Ch.129 “Ron, You Used to be Funnier.”
I was having a conversation with Jackie, a woman I’ve known for over twenty years. She’s been reading our blog, so we began talking about it. That’s when she told me that I seemed to have lost much of my sense of humor. Of course, just reading the blog chapters is a relatively small sample size of my entire life, but I do agree with Jackie; not only was I more humorous in the past but I was also more carefree. I’ve traded in some of my humor and positive feelings for a portion of sadness and grief. I attribute these changes to living with Lewy Body dementia for the last several years.

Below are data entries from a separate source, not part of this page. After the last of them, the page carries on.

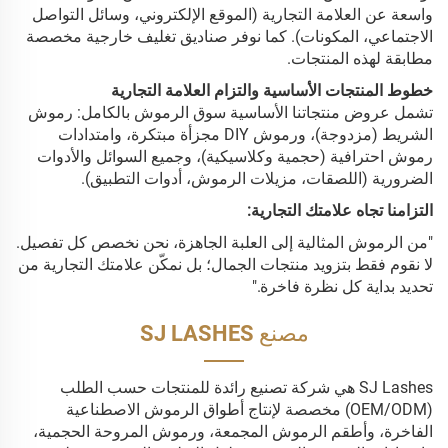
واسعة عن العلامة التجارية (الموقع الإلكتروني، وسائل التواصل
الاجتماعي، المكونات). كما نوفر صناديق تغليف خارجية مخصصة
مطابقة لهذه المنتجات.
خطوط المنتجات الأساسية والتزام العلامة التجارية
تشمل عروض منتجاتنا الأساسية سوق الرموش بالكامل: رموش
الشريط (مزدوجة)، ورموش DIY مجزأة مبتكرة، وامتدادات
رموش احترافية (حجمية وكلاسيكية)، وجميع السوائل والأدوات
الضرورية (اللصقات، مزيلات الرموش، أدوات التطبيق).
التزامنا تجاه علامتك التجارية:
"من الرموش المثالية إلى العلبة الجاهزة، نحن نخصص كل تفصيل.
لا نقوم فقط بتزويد منتجات الجمال؛ بل نمكّن علامتك التجارية من
تحديد بداية كل نظرة فاخرة."
مصنع SJ LASHES
SJ Lashes هي شركة تصنيع رائدة للمنتجات حسب الطلب
(OEM/ODM) مخصصة لإنتاج أطواق الرموش الاصطناعية
الفاخرة، وأطقم الرموش المجمعة، ورموش المروحة الحجمية،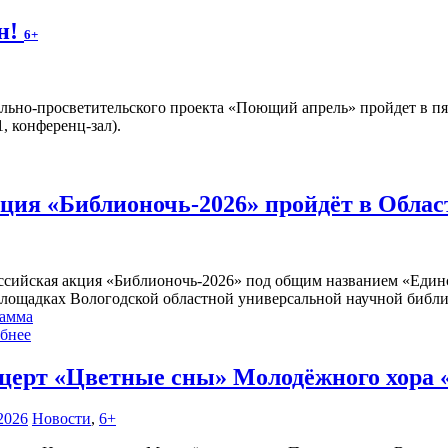
н!
6+
льно-просветительского проекта «Поющий апрель» пройдет в п
, конференц-зал).
кция «Библионочь-2026» пройдёт в Обла
ссийская акция «Библионочь-2026» под общим названием «Единств
площадках Вологодской областной универсальной научной библи
амма
бнее
церт «Цветные сны» Молодёжного хора
2026
Новости
,
6+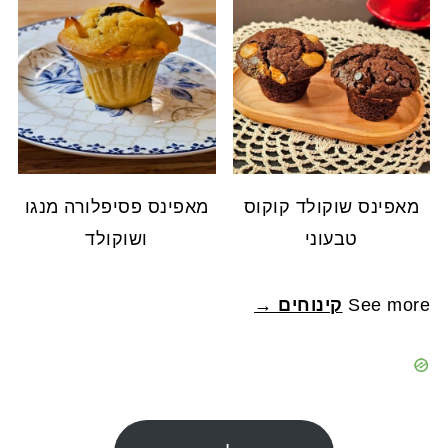
מאפינס שוקולד קוקוס
מאפינס פסיפלורה מנגו
טבעוני
ושוקולד
See more
קינוחים →
FOOTE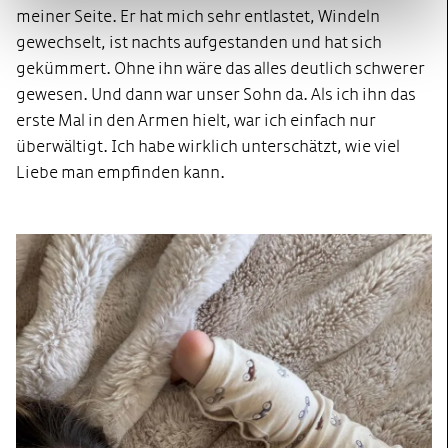
meiner Seite. Er hat mich sehr entlastet, Windeln
gewechselt, ist nachts aufgestanden und hat sich
gekümmert. Ohne ihn wäre das alles deutlich schwerer
gewesen. Und dann war unser Sohn da. Als ich ihn das
erste Mal in den Armen hielt, war ich einfach nur
überwältigt. Ich habe wirklich unterschätzt, wie viel
Liebe man empfinden kann.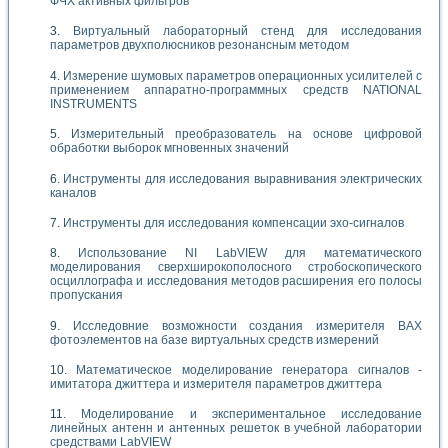
ФЧХ активных фильтров
Виртуальный лабораторный стенд для исследования
параметров двухполюсников резонансным методом
Измерение шумовых параметров операционных усилителей с
применением аппаратно-программных средств NATIONAL
INSTRUMENTS
Измерительный преобразователь на основе цифровой
обработки выборок мгновенных значений
Инструменты для исследования выравнивания электрических
каналов
Инструменты для исследования компенсации эхо-сигналов
Использование NI LabVIEW для математического
моделирования сверхширокополосного стробоскопического
осциллографа и исследования методов расширения его полосы
пропускания
Исследовние возможности создания измерителя ВАХ
фотоэлементов на базе виртуальных средств измерений
Математическое моделирование генератора сигналов -
имитатора джиттера и измерителя параметров джиттера
Моделирование и экспериментальное исследование
линейных антенн и антенных решеток в учебной лаборатории
средствами LabVIEW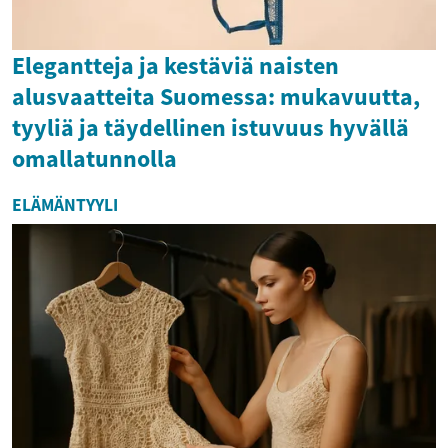
Elegantteja ja kestäviä naisten
alusvaatteita Suomessa: mukavuutta,
tyyliä ja täydellinen istuvuus hyvällä
omallatunnolla
ELÄMÄNTYYLI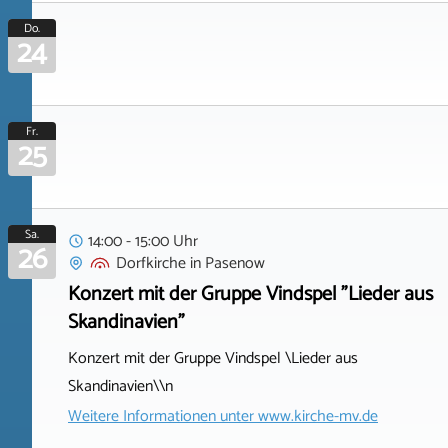
Do.
24
Fr.
25
Sa.
14:00 - 15:00 Uhr
26
Dorfkirche
in
Pasenow
Konzert mit der Gruppe Vindspel "Lieder aus
Skandinavien"
Konzert mit der Gruppe Vindspel \Lieder aus
Skandinavien\\n
Weitere Informationen unter
www.kirche-mv.de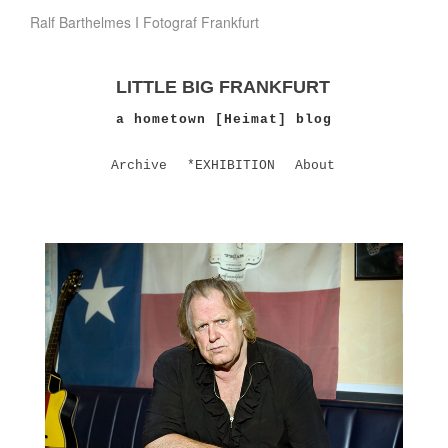
Ralf Barthelmes I Fotograf Frankfurt
LITTLE BIG FRANKFURT
a hometown [Heimat] blog
Archive
*EXHIBITION
About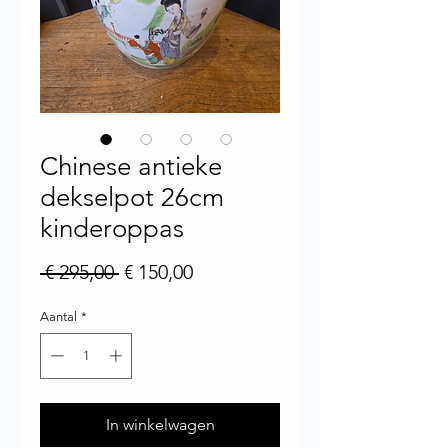
Chinese antieke
dekselpot 26cm
kinderoppas
Normale prijs
Verkoopprijs
 € 295,00 
€ 150,00
Aantal
*
In winkelwagen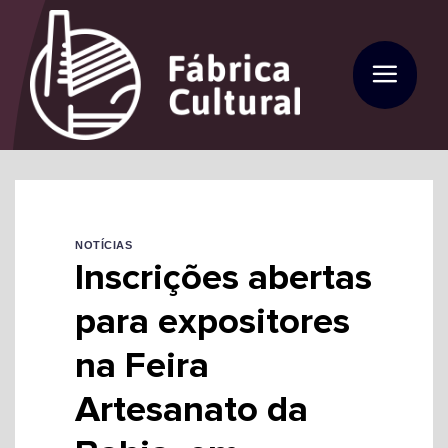
Skip
to
content
NOTÍCIAS
Inscrições abertas
para expositores
na Feira
Artesanato da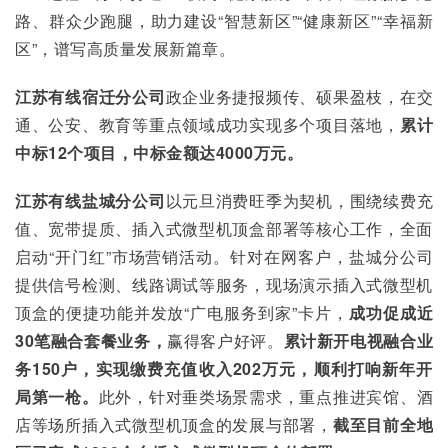
路、群众少跑腿，助力建设“智慧新区”“健康新区”“幸福新
区”，谱写高质量发展新篇章。
江苏有线宿迁分公司
政企业务捷报频传、硕果盈枝，在交
通、公安、教育等重点领域成功实现多个项目落地，
累计
中标12个项目，中标金额达4000万元。
江苏有线盐城分公司
以元旦消费旺季为契机，围绕续费充
值、宽带提质、插入式微型机顶盒部署等核心工作，全面
启动“开门红”市场营销活动。针对在网客户，盐城分公司
提供信号检测、线路调试等服务，现场演示插入式微型机
顶盒的便捷功能并发放“广电服务到家”卡片，
成功促成近
30笔融合套餐业务，
赢得客户好评。
累计新开电视融合业
务150户，实现缴费充值收入202万元，顺利打响新年开
局第一枪。
此外，针对垂类场景需求，重点推进宾馆、酒
店等场所插入式微型机顶盒的发展与部署，
截至目前全地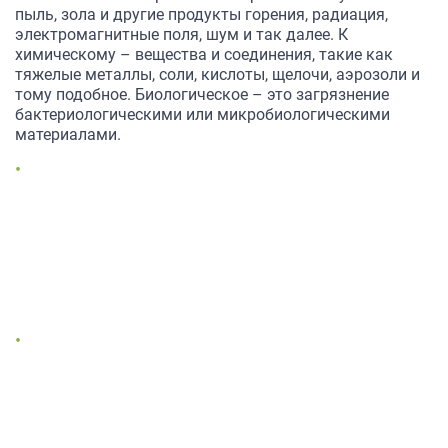
пыль, зола и другие продукты горения, радиация,
электромагнитные поля, шум и так далее. К
химическому – вещества и соединения, такие как
тяжелые металлы, соли, кислоты, щелочи, аэрозоли и
тому подобное. Биологическое – это загрязнение
бактериологическими или микробиологическими
материалами.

I’m not depressed. My appetite is excellent. I’m sleeping as well as my prostate allows. I’m still generally optimistic about life. But I do regularly feel waves of sadness that occur when I think about what Pat is going through, or when Pat smiles at me, or when I write in the blog, or … anytime. They usually don’t last long, though, at least not consciously. If I am with Pat when a sadness wave hits, I try to let it pass through me, as if I were acknowledging an old acquaintance of whom I’m not especially fond.
I’ve seen similar moments of sadness on Pat’s face. There are times when she breaks our connection, her eyes drift away from me, and her face and body seem to collapse a little, as if she were enveloped in grief. Sometimes we talk about these feelings; more often we just hold hands.
My sadness (and, I believe, Pat’s) reflects all that Pat and I have lost to Lewy Body. Rock collecting. Political conversations. Walks. Travel. Professional collaboration. Sleeping in the same bed. Gone.
Let me say this to Jackie. Thank you for reminding me of the more joyous individual I was before the Lewy Body onslaught. Perhaps I will watch a few comedies on Netflix to remember how it feels to laugh freely. But please try to accept me as I am today, less humorous, and sadder. That is who I am.
Pat’s comments on “Ron, You Used to be Funnier.”
Ron: Do you think I am sadder now than I used to be?
Ron: Are you sadder?
Pat: No. I feel more fulfilled. Maybe what’s going on with us will never end.